# Task objective
Put every line of text from the records below into one numbered list that covers all of the records, and omit any blank lines. Leave the pictures out of the answer.
=== Section Start ===
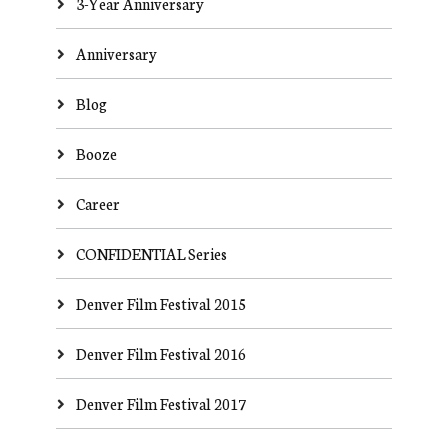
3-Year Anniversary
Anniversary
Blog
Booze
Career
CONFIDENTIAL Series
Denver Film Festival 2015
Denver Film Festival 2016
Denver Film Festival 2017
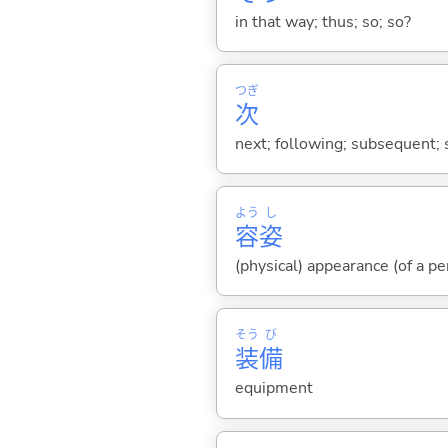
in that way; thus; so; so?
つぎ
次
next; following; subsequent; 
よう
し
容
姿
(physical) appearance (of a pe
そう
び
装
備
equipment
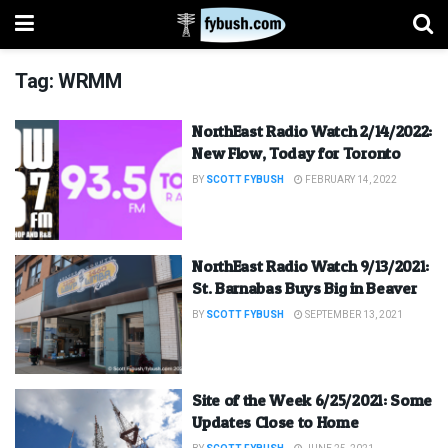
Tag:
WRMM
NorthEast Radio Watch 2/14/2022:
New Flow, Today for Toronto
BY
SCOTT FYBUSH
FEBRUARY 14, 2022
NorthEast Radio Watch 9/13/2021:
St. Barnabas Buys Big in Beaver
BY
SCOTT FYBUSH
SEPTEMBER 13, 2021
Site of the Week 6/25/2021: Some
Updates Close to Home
=== Section End ===
# Written response
1. 3-Year Anniversary
2. Anniversary
3. Blog
4. Booze
5. Career
6. CONFIDENTIAL Series
7. Denver Film Festival 2015
8. Denver Film Festival 2016
9. Denver Film Festival 2017
10. in that way; thus; so; so?
11. つぎ
12. 次
13. next; following; subsequent; 
14. よう
15. し
16. 容
17. 姿
18. (physical) appearance (of a pe
19. そう
20. び
21. 装
22. 備
23. equipment
24. Tag:
25. WRMM
26. NorthEast Radio Watch 2/14/2022:
27. New Flow, Today for Toronto
28. BY
29. SCOTT FYBUSH
30. FEBRUARY 14, 2022
31. NorthEast Radio Watch 9/13/2021:
32. St. Barnabas Buys Big in Beaver
33. BY
34. SCOTT FYBUSH
35. SEPTEMBER 13, 2021
36. Site of the Week 6/25/2021: Some
37. Updates Close to Home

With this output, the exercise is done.